▶ _Extrait du document_
_____
Introduction. Débrouiller une culture atypique
p. 7-9
Texte intégral
1La plupart de nos contemporains ont un rapport avec le sport. Ils le regardent à la télévision, ils lisent ce que l’on peut en raconter, ils le pratiquent dans les stades ou dans les salles en tant que spectateurs, ils l’exercent sur le terrain selon différentes modalités, ils l’abandonnent, ils y reviennent autrement.... On peut difficilement préciser la relation que l’individu entretient avec le sport : c’est une pratique culturelle qui dépend effectivement autant d’une dimension écologique que de ce que l’acteur en fait ; c’est en cela qu’elle est proprement culturelle. Ainsi le sport figure une activité uniformément changeante, insaisissable si on la considère comme un tout. Il n’est pas question de rejeter des approches globales, fondations de la recherche en sciences humaines consacrée au sport. Que faut-il finalement en retenir ? La pluralité de l’objet, sa plasticité, sa complexité, sa variabilité. De fait il devient raisonnable de ne plus accorder l’exclusivité de sa compréhension à telle ou telle chapelle. Ses caractères se retrouvent à la fois dans l’Histoire du système des sports, dans sa sociologie, dans son économie, etc. Il faut bien maintenant parler d’un système des sports : s’ils possèdent des logiques endogènes, leur distribution relève de facteurs exogènes. Le sport ne constitue pas un monde à part.
_____
▶ _Données fournies_
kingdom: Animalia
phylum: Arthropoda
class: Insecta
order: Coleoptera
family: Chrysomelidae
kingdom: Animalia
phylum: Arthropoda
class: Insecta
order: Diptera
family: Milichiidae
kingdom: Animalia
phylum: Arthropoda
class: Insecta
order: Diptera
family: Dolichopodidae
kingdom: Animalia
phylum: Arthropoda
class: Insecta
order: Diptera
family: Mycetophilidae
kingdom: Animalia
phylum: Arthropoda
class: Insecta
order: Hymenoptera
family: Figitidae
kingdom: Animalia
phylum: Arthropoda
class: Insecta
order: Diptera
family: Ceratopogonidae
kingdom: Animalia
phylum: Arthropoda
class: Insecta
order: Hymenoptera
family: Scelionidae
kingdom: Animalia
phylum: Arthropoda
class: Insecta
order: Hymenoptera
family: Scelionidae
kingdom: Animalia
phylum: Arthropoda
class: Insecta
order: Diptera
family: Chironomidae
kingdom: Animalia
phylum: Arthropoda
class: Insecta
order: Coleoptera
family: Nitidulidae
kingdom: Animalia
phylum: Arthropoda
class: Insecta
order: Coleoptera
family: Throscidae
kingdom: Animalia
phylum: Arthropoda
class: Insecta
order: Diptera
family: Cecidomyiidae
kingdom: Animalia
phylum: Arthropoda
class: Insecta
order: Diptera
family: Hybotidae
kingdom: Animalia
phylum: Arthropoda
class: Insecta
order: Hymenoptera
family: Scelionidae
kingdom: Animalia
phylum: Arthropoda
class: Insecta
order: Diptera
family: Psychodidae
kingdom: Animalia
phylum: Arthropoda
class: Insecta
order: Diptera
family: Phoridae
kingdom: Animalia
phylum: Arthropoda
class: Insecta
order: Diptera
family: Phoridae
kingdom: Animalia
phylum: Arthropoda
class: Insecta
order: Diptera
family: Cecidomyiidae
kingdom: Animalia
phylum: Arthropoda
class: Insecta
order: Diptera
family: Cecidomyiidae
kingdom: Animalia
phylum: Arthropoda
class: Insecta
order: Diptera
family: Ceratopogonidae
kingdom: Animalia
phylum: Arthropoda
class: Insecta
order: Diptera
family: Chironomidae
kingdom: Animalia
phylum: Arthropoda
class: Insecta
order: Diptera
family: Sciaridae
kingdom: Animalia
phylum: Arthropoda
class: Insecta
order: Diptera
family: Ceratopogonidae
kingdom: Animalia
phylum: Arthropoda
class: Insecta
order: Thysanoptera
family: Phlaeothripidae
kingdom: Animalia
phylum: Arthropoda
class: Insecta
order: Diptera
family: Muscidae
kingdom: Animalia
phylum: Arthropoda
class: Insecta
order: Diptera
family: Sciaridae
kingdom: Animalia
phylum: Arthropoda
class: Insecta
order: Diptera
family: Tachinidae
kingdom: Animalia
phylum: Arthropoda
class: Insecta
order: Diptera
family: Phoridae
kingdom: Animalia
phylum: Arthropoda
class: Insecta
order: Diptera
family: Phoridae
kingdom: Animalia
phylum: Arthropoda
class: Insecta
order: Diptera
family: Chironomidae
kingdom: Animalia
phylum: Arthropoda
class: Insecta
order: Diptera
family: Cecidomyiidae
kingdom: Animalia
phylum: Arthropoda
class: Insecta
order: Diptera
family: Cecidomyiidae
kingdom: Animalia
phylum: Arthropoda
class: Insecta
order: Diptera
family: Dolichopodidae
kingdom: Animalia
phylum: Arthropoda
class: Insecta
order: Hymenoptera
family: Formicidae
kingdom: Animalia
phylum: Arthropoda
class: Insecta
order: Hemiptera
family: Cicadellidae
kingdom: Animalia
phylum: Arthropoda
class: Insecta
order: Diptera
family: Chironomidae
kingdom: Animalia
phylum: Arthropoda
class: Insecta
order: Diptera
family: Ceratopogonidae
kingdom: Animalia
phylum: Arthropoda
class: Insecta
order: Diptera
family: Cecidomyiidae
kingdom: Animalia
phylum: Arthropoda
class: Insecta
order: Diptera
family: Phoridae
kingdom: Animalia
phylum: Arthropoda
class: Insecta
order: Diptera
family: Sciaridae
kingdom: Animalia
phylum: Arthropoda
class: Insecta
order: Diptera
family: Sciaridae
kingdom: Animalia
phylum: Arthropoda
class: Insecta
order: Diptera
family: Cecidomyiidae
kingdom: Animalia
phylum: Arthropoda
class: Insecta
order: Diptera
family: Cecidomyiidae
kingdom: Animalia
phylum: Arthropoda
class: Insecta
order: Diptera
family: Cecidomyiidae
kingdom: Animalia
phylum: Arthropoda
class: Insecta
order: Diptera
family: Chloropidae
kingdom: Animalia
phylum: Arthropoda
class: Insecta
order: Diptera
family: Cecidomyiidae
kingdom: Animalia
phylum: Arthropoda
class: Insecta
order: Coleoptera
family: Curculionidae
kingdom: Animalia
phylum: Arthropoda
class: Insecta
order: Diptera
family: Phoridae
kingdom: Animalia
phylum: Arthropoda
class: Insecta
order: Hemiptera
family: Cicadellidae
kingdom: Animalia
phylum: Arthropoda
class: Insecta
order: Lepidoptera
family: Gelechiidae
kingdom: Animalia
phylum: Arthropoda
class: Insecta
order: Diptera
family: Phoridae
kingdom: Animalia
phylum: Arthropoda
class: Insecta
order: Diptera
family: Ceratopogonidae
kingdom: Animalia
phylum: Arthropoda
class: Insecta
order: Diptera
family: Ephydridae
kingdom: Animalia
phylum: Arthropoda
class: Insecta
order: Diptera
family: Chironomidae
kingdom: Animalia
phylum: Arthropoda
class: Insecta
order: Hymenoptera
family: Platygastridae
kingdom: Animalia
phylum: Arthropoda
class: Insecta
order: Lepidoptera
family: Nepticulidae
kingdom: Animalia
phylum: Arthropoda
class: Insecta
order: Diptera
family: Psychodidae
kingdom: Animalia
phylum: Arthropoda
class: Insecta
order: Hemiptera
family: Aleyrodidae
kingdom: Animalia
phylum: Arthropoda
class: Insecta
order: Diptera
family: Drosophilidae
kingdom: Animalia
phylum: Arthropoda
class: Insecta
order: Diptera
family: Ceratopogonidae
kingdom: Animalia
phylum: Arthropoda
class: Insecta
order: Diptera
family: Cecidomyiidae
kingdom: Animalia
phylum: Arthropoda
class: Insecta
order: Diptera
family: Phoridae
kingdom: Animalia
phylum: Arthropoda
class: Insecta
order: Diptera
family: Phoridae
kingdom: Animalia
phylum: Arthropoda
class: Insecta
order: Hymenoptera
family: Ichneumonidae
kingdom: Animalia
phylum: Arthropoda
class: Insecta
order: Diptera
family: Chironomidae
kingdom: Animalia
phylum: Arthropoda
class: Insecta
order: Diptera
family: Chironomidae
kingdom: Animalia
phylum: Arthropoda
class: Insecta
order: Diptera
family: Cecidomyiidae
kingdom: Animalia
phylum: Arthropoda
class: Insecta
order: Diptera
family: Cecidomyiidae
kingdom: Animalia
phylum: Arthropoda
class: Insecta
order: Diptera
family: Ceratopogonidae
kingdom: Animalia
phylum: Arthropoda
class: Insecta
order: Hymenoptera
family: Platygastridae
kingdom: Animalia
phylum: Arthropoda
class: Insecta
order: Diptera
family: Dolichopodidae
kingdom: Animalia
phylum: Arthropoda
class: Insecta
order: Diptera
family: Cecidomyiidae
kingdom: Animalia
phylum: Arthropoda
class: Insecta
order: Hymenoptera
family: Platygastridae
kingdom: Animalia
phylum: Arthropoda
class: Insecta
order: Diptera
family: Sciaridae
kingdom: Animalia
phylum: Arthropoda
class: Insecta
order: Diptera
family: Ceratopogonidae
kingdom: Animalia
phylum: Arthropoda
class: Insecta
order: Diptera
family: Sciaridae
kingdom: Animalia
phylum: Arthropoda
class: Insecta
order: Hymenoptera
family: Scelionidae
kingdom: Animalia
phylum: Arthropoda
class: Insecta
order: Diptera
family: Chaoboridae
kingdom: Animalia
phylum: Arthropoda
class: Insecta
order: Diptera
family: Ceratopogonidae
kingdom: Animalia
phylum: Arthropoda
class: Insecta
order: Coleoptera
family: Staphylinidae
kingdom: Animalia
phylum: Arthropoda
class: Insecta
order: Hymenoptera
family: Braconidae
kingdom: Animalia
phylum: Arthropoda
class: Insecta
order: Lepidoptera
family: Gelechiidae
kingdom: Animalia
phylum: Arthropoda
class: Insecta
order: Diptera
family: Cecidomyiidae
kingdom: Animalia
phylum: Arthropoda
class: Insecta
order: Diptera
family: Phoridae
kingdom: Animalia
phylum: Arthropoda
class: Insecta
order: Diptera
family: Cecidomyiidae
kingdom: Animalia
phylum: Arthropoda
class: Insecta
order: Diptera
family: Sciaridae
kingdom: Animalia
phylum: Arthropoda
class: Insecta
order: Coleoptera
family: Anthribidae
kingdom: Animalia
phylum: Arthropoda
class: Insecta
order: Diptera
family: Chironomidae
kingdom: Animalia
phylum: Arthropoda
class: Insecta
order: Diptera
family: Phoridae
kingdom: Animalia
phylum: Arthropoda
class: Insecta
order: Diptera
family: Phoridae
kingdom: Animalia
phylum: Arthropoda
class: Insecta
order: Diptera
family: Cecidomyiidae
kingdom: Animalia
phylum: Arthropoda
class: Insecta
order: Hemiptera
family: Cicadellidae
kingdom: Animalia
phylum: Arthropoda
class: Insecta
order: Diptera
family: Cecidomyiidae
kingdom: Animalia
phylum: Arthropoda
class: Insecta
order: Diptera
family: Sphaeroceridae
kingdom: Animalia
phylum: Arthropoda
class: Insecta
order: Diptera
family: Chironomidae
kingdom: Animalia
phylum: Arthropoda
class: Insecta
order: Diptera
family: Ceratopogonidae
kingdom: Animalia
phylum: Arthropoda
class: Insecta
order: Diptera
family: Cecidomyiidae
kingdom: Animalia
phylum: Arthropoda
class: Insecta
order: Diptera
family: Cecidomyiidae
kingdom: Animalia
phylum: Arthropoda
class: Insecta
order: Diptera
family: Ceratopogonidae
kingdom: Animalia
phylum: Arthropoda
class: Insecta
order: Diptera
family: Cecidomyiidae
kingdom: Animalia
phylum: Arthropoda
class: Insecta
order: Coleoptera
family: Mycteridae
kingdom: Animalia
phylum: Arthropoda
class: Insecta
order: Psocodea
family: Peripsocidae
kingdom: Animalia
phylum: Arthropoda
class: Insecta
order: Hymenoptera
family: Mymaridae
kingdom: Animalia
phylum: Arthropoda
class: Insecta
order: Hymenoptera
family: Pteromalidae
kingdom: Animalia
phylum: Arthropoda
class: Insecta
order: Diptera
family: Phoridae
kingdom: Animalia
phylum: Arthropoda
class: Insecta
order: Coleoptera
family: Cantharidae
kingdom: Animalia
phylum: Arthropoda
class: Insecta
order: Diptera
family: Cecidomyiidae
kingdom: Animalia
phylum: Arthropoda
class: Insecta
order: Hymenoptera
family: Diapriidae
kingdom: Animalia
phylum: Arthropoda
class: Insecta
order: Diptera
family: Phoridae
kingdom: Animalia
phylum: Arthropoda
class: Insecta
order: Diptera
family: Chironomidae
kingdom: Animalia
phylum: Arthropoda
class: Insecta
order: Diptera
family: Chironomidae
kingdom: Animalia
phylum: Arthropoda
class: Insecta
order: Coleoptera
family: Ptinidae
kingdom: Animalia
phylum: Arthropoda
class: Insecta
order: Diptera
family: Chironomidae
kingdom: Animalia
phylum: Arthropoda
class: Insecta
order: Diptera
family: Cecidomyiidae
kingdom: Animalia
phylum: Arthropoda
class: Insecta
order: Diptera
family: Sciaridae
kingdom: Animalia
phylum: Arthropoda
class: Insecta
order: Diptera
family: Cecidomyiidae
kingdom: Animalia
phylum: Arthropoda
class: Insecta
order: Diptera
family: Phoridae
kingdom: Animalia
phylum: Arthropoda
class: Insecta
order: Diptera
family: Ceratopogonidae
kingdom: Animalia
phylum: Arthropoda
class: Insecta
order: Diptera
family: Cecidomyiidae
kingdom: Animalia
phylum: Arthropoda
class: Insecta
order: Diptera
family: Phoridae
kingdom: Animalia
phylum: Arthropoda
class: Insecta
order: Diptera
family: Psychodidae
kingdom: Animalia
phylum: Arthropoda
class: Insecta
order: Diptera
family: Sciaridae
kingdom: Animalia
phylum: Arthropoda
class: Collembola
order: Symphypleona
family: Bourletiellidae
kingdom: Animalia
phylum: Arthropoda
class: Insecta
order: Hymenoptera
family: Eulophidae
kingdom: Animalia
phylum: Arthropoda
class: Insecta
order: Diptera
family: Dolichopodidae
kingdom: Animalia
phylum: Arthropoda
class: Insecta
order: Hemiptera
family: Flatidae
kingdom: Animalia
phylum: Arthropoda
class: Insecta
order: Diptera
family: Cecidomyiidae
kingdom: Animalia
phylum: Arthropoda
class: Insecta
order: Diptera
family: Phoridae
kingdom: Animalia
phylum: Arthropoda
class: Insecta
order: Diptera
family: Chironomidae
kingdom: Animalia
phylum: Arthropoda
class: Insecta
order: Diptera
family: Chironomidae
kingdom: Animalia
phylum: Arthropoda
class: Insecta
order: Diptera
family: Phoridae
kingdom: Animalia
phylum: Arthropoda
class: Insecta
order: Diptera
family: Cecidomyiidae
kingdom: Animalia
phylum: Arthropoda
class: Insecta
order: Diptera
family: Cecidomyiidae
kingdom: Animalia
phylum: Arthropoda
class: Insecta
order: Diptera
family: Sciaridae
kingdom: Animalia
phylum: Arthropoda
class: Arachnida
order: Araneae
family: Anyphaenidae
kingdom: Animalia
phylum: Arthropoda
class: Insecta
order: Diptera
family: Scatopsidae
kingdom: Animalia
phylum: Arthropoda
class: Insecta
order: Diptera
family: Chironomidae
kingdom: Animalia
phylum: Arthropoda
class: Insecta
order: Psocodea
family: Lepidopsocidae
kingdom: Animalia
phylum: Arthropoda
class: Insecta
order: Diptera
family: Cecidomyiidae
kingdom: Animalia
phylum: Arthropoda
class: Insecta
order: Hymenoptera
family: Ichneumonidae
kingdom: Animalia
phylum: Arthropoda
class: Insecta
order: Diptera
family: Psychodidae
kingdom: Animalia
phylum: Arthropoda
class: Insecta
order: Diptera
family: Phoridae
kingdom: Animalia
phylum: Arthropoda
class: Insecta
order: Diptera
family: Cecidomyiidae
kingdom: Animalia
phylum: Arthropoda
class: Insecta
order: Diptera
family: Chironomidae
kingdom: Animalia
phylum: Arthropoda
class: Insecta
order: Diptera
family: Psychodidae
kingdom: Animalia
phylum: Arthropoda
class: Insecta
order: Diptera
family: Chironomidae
_____
▶ _Consignes_
(a) D'après l'extrait sur le sport, de quels facteurs relève la distribution des sports ?
(b) Présentez sous forme de liste numérotée les lignes des données fournies, depuis la première jusqu'à celle qui contient "family: Mycetophilidae", incluse, sans les lignes vides, s'il vous plaît.

▶ _Liste des réponses_
(a) Elle relève de facteurs exogènes.

(b)
1. kingdom: Animalia
2. phylum: Arthropoda
3. class: Insecta
4. order: Coleoptera
5. family: Chrysomelidae
6. kingdom: Animalia
7. phylum: Arthropoda
8. class: Insecta
9. order: Diptera
10. family: Milichiidae
11. kingdom: Animalia
12. phylum: Arthropoda
13. class: Insecta
14. order: Diptera
15. family: Dolichopodidae
16. kingdom: Animalia
17. phylum: Arthropoda
18. class: Insecta
19. order: Diptera
20. family: Mycetophilidae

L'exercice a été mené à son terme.